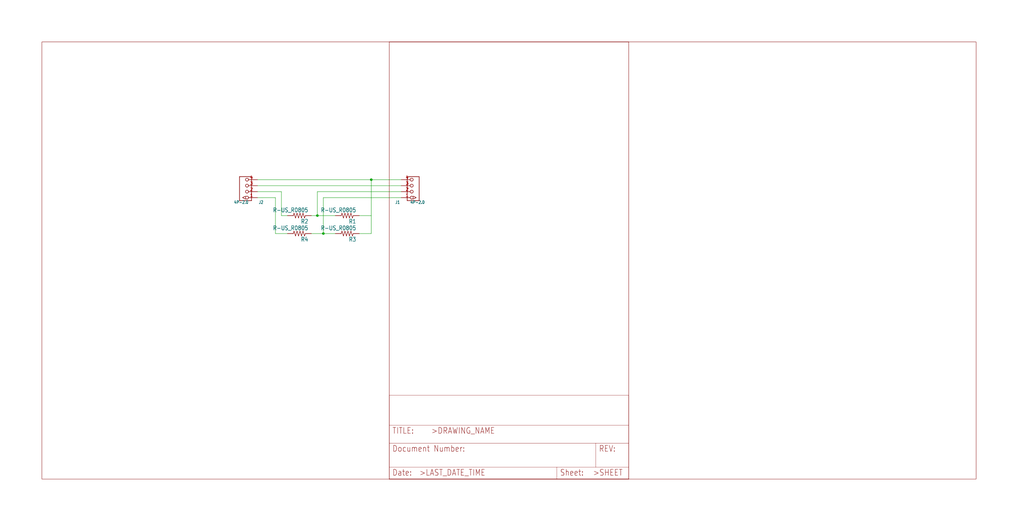
<source format=kicad_sch>
(kicad_sch (version 20211123) (generator eeschema)

  (uuid 11e05670-ec27-4fbc-9d8f-f640743d53df)

  (paper "User" 434.34 223.571)

  

  (junction (at 157.48 76.2) (diameter 0) (color 0 0 0 0)
    (uuid 22014922-d3a2-4279-8e2b-726b51408dd3)
  )
  (junction (at 137.16 99.06) (diameter 0) (color 0 0 0 0)
    (uuid 290582cd-46e5-4c30-a5c1-5571210d64b8)
  )
  (junction (at 134.62 91.44) (diameter 0) (color 0 0 0 0)
    (uuid 2abb53ed-ba94-4779-98aa-4639b827af62)
  )

  (wire (pts (xy 152.4 91.44) (xy 157.48 91.44))
    (stroke (width 0) (type default) (color 0 0 0 0))
    (uuid 053c188f-3dcb-44f1-b1cd-d79254e2a42e)
  )
  (wire (pts (xy 152.4 99.06) (xy 157.48 99.06))
    (stroke (width 0) (type default) (color 0 0 0 0))
    (uuid 06dcdcae-c150-4cd4-bc71-f5e4dd9eb05e)
  )
  (wire (pts (xy 137.16 83.82) (xy 137.16 99.06))
    (stroke (width 0) (type default) (color 0 0 0 0))
    (uuid 17df4bc4-8a94-463a-80db-99e33cf6ccff)
  )
  (wire (pts (xy 170.18 81.28) (xy 134.62 81.28))
    (stroke (width 0) (type default) (color 0 0 0 0))
    (uuid 1dd58808-bb45-44a6-a17f-84e39d6d0a95)
  )
  (wire (pts (xy 119.38 91.44) (xy 121.92 91.44))
    (stroke (width 0) (type default) (color 0 0 0 0))
    (uuid 26c7b503-324c-4b66-a66b-44a658f3690b)
  )
  (wire (pts (xy 134.62 91.44) (xy 142.24 91.44))
    (stroke (width 0) (type default) (color 0 0 0 0))
    (uuid 332fd0cf-a31e-4750-808b-74e851093e14)
  )
  (wire (pts (xy 170.18 83.82) (xy 137.16 83.82))
    (stroke (width 0) (type default) (color 0 0 0 0))
    (uuid 37d5fde8-2786-4c01-90cd-9436df20dcaf)
  )
  (wire (pts (xy 170.18 78.74) (xy 109.22 78.74))
    (stroke (width 0) (type default) (color 0 0 0 0))
    (uuid 43473e5c-a977-4c49-8dbe-116e8a3b17ac)
  )
  (wire (pts (xy 157.48 76.2) (xy 109.22 76.2))
    (stroke (width 0) (type default) (color 0 0 0 0))
    (uuid 5379ed6f-a8d4-4f25-8d97-daa81e83cb23)
  )
  (wire (pts (xy 132.08 91.44) (xy 134.62 91.44))
    (stroke (width 0) (type default) (color 0 0 0 0))
    (uuid 684ddf20-7abe-40f8-8424-4052cf3fbaba)
  )
  (wire (pts (xy 137.16 99.06) (xy 142.24 99.06))
    (stroke (width 0) (type default) (color 0 0 0 0))
    (uuid 88987d0a-3fed-4570-bb7f-c3a2d7d5959f)
  )
  (wire (pts (xy 157.48 99.06) (xy 157.48 91.44))
    (stroke (width 0) (type default) (color 0 0 0 0))
    (uuid 898b0eb2-0e7a-4918-8eb0-89cceb257507)
  )
  (wire (pts (xy 134.62 81.28) (xy 134.62 91.44))
    (stroke (width 0) (type default) (color 0 0 0 0))
    (uuid 96990970-7f07-4705-b000-1e60744e6d6e)
  )
  (wire (pts (xy 119.38 81.28) (xy 119.38 91.44))
    (stroke (width 0) (type default) (color 0 0 0 0))
    (uuid 9e3db95d-b6e3-4027-abcf-77ac489d480c)
  )
  (wire (pts (xy 109.22 83.82) (xy 116.84 83.82))
    (stroke (width 0) (type default) (color 0 0 0 0))
    (uuid a2ba4dc6-1678-4bb8-9a07-61e6379fa3cc)
  )
  (wire (pts (xy 157.48 91.44) (xy 157.48 76.2))
    (stroke (width 0) (type default) (color 0 0 0 0))
    (uuid bb8dac60-e0e0-4402-a23f-fca9c13b1ea8)
  )
  (wire (pts (xy 170.18 76.2) (xy 157.48 76.2))
    (stroke (width 0) (type default) (color 0 0 0 0))
    (uuid be667fa9-353b-4076-8cb6-2c1d2bf96c21)
  )
  (wire (pts (xy 121.92 99.06) (xy 116.84 99.06))
    (stroke (width 0) (type default) (color 0 0 0 0))
    (uuid bfde58ee-0e85-4a53-acb7-e592a12dbc13)
  )
  (wire (pts (xy 109.22 81.28) (xy 119.38 81.28))
    (stroke (width 0) (type default) (color 0 0 0 0))
    (uuid d6b34df1-61da-4c06-aa11-7bf13c2db57a)
  )
  (wire (pts (xy 116.84 99.06) (xy 116.84 83.82))
    (stroke (width 0) (type default) (color 0 0 0 0))
    (uuid eae544f8-2521-4a74-b08d-2fc43e8e1e28)
  )
  (wire (pts (xy 132.08 99.06) (xy 137.16 99.06))
    (stroke (width 0) (type default) (color 0 0 0 0))
    (uuid ec5deb1b-a209-48d6-97a0-7e689e9cf7d7)
  )

  (symbol (lib_id "weaver_grovestep-eagle-import:LETTER_L") (at 165.1 203.2 0) (unit 2)
    (in_bom yes) (on_board yes)
    (uuid 2d76af7e-1943-4016-8a69-8d371c220599)
    (property "Reference" "#FRAME1" (id 0) (at 165.1 203.2 0)
      (effects (font (size 1.27 1.27)) hide)
    )
    (property "Value" "" (id 1) (at 165.1 203.2 0)
      (effects (font (size 1.27 1.27)) hide)
    )
    (property "Footprint" "" (id 2) (at 165.1 203.2 0)
      (effects (font (size 1.27 1.27)) hide)
    )
    (property "Datasheet" "" (id 3) (at 165.1 203.2 0)
      (effects (font (size 1.27 1.27)) hide)
    )
  )

  (symbol (lib_id "weaver_grovestep-eagle-import:GROVE-CONNECTOR-DIP(4P-2.0)") (at 173.99 78.74 0) (mirror x) (unit 1)
    (in_bom yes) (on_board yes)
    (uuid 2fd2ed44-b42d-4c6a-bff7-ec1a80c47648)
    (property "Reference" "J1" (id 0) (at 167.64 85.09 0)
      (effects (font (size 1.27 1.0795)) (justify left bottom))
    )
    (property "Value" "" (id 1) (at 173.99 85.09 0)
      (effects (font (size 1.27 1.0795)) (justify left bottom))
    )
    (property "Footprint" "" (id 2) (at 173.99 78.74 0)
      (effects (font (size 1.27 1.27)) hide)
    )
    (property "Datasheet" "" (id 3) (at 173.99 78.74 0)
      (effects (font (size 1.27 1.27)) hide)
    )
    (pin "1" (uuid 95e665de-b55d-444b-8ce9-70bab86ebccb))
    (pin "2" (uuid baf8a8be-45a8-4101-9abc-c62337870eaa))
    (pin "3" (uuid e2792d6d-bbb3-4d94-9940-3f784e088a70))
    (pin "4" (uuid ba3416f5-40d7-4198-b189-ab53170b8f8e))
  )

  (symbol (lib_id "weaver_grovestep-eagle-import:R-US_R0805") (at 127 91.44 180) (unit 1)
    (in_bom yes) (on_board yes)
    (uuid 59f567e2-bbef-4dd1-82b2-073f61e4d9c3)
    (property "Reference" "R2" (id 0) (at 130.81 92.9386 0)
      (effects (font (size 1.778 1.5113)) (justify left bottom))
    )
    (property "Value" "" (id 1) (at 130.81 88.138 0)
      (effects (font (size 1.778 1.5113)) (justify left bottom))
    )
    (property "Footprint" "" (id 2) (at 127 91.44 0)
      (effects (font (size 1.27 1.27)) hide)
    )
    (property "Datasheet" "" (id 3) (at 127 91.44 0)
      (effects (font (size 1.27 1.27)) hide)
    )
    (pin "1" (uuid 61851811-d57b-4053-87c1-2ad4183ec9b5))
    (pin "2" (uuid 433d3c8f-3549-4c91-b506-1e54c18201e4))
  )

  (symbol (lib_id "weaver_grovestep-eagle-import:GROVE-CONNECTOR-DIP(4P-2.0)") (at 105.41 78.74 180) (unit 1)
    (in_bom yes) (on_board yes)
    (uuid 84f93b8a-384a-42f6-b489-2eac85504150)
    (property "Reference" "J2" (id 0) (at 111.76 85.09 0)
      (effects (font (size 1.27 1.0795)) (justify left bottom))
    )
    (property "Value" "" (id 1) (at 105.41 85.09 0)
      (effects (font (size 1.27 1.0795)) (justify left bottom))
    )
    (property "Footprint" "" (id 2) (at 105.41 78.74 0)
      (effects (font (size 1.27 1.27)) hide)
    )
    (property "Datasheet" "" (id 3) (at 105.41 78.74 0)
      (effects (font (size 1.27 1.27)) hide)
    )
    (pin "1" (uuid 29949ae2-c61f-4775-9b57-11e6c943ff7e))
    (pin "2" (uuid 4b7a78dc-c790-4bc4-bb91-1693004a9db3))
    (pin "3" (uuid ff7381fe-84fc-4c7c-ada9-d1f334dfc49b))
    (pin "4" (uuid 75748025-1d44-4fcb-9c1c-420c787deda4))
  )

  (symbol (lib_id "weaver_grovestep-eagle-import:LETTER_L") (at 17.78 203.2 0) (unit 1)
    (in_bom yes) (on_board yes)
    (uuid a6b1a734-4478-40a0-8e7f-23083862f801)
    (property "Reference" "#FRAME1" (id 0) (at 17.78 203.2 0)
      (effects (font (size 1.27 1.27)) hide)
    )
    (property "Value" "" (id 1) (at 17.78 203.2 0)
      (effects (font (size 1.27 1.27)) hide)
    )
    (property "Footprint" "" (id 2) (at 17.78 203.2 0)
      (effects (font (size 1.27 1.27)) hide)
    )
    (property "Datasheet" "" (id 3) (at 17.78 203.2 0)
      (effects (font (size 1.27 1.27)) hide)
    )
  )

  (symbol (lib_id "weaver_grovestep-eagle-import:R-US_R0805") (at 147.32 99.06 180) (unit 1)
    (in_bom yes) (on_board yes)
    (uuid c7ae76d4-be19-4bac-b108-ba340d147710)
    (property "Reference" "R3" (id 0) (at 151.13 100.5586 0)
      (effects (font (size 1.778 1.5113)) (justify left bottom))
    )
    (property "Value" "" (id 1) (at 151.13 95.758 0)
      (effects (font (size 1.778 1.5113)) (justify left bottom))
    )
    (property "Footprint" "" (id 2) (at 147.32 99.06 0)
      (effects (font (size 1.27 1.27)) hide)
    )
    (property "Datasheet" "" (id 3) (at 147.32 99.06 0)
      (effects (font (size 1.27 1.27)) hide)
    )
    (pin "1" (uuid da3fe9a5-e4bf-4a87-b9b9-14e3597fb534))
    (pin "2" (uuid 9eab3dea-2486-4062-bdde-978308cd9f55))
  )

  (symbol (lib_id "weaver_grovestep-eagle-import:R-US_R0805") (at 147.32 91.44 180) (unit 1)
    (in_bom yes) (on_board yes)
    (uuid d1dc3c2e-43a9-41b8-a79a-e0f717281fa0)
    (property "Reference" "R1" (id 0) (at 151.13 92.9386 0)
      (effects (font (size 1.778 1.5113)) (justify left bottom))
    )
    (property "Value" "" (id 1) (at 151.13 88.138 0)
      (effects (font (size 1.778 1.5113)) (justify left bottom))
    )
    (property "Footprint" "" (id 2) (at 147.32 91.44 0)
      (effects (font (size 1.27 1.27)) hide)
    )
    (property "Datasheet" "" (id 3) (at 147.32 91.44 0)
      (effects (font (size 1.27 1.27)) hide)
    )
    (pin "1" (uuid 19ab0ae9-6b8e-43ce-9c6e-092752dafde5))
    (pin "2" (uuid 0a7391a7-c06e-442e-ba94-f45ebd04534b))
  )

  (symbol (lib_id "weaver_grovestep-eagle-import:R-US_R0805") (at 127 99.06 180) (unit 1)
    (in_bom yes) (on_board yes)
    (uuid d641f541-dcbf-4dd9-ad36-145ff6627b70)
    (property "Reference" "R4" (id 0) (at 130.81 100.5586 0)
      (effects (font (size 1.778 1.5113)) (justify left bottom))
    )
    (property "Value" "" (id 1) (at 130.81 95.758 0)
      (effects (font (size 1.778 1.5113)) (justify left bottom))
    )
    (property "Footprint" "" (id 2) (at 127 99.06 0)
      (effects (font (size 1.27 1.27)) hide)
    )
    (property "Datasheet" "" (id 3) (at 127 99.06 0)
      (effects (font (size 1.27 1.27)) hide)
    )
    (pin "1" (uuid 4ac42027-830b-446f-b02d-814cd528da70))
    (pin "2" (uuid 26096ce3-cd4e-418c-aa6b-1405e8781a17))
  )

  (sheet_instances
    (path "/" (page "1"))
  )

  (symbol_instances
    (path "/a6b1a734-4478-40a0-8e7f-23083862f801"
      (reference "#FRAME1") (unit 1) (value "LETTER_L") (footprint "weaver_grovestep:")
    )
    (path "/2d76af7e-1943-4016-8a69-8d371c220599"
      (reference "#FRAME1") (unit 2) (value "LETTER_L") (footprint "weaver_grovestep:")
    )
    (path "/2fd2ed44-b42d-4c6a-bff7-ec1a80c47648"
      (reference "J1") (unit 1) (value "4P-2.0") (footprint "weaver_grovestep:HW4-2.0")
    )
    (path "/84f93b8a-384a-42f6-b489-2eac85504150"
      (reference "J2") (unit 1) (value "4P-2.0") (footprint "weaver_grovestep:HW4-2.0")
    )
    (path "/d1dc3c2e-43a9-41b8-a79a-e0f717281fa0"
      (reference "R1") (unit 1) (value "R-US_R0805") (footprint "weaver_grovestep:R0805")
    )
    (path "/59f567e2-bbef-4dd1-82b2-073f61e4d9c3"
      (reference "R2") (unit 1) (value "R-US_R0805") (footprint "weaver_grovestep:R0805")
    )
    (path "/c7ae76d4-be19-4bac-b108-ba340d147710"
      (reference "R3") (unit 1) (value "R-US_R0805") (footprint "weaver_grovestep:R0805")
    )
    (path "/d641f541-dcbf-4dd9-ad36-145ff6627b70"
      (reference "R4") (unit 1) (value "R-US_R0805") (footprint "weaver_grovestep:R0805")
    )
  )
)

</source>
□ □ □
▸ **What the task requires**: Write out, word for word, the lines from the start of the data through the one holding "(wire (pts (xy 152.4 91.44)". Omit pictures.

▸ **Answer to this task**:
<source format=kicad_sch>
(kicad_sch (version 20211123) (generator eeschema)

  (uuid 11e05670-ec27-4fbc-9d8f-f640743d53df)

  (paper "User" 434.34 223.571)

  

  (junction (at 157.48 76.2) (diameter 0) (color 0 0 0 0)
    (uuid 22014922-d3a2-4279-8e2b-726b51408dd3)
  )
  (junction (at 137.16 99.06) (diameter 0) (color 0 0 0 0)
    (uuid 290582cd-46e5-4c30-a5c1-5571210d64b8)
  )
  (junction (at 134.62 91.44) (diameter 0) (color 0 0 0 0)
    (uuid 2abb53ed-ba94-4779-98aa-4639b827af62)
  )

  (wire (pts (xy 152.4 91.44) (xy 157.48 91.44))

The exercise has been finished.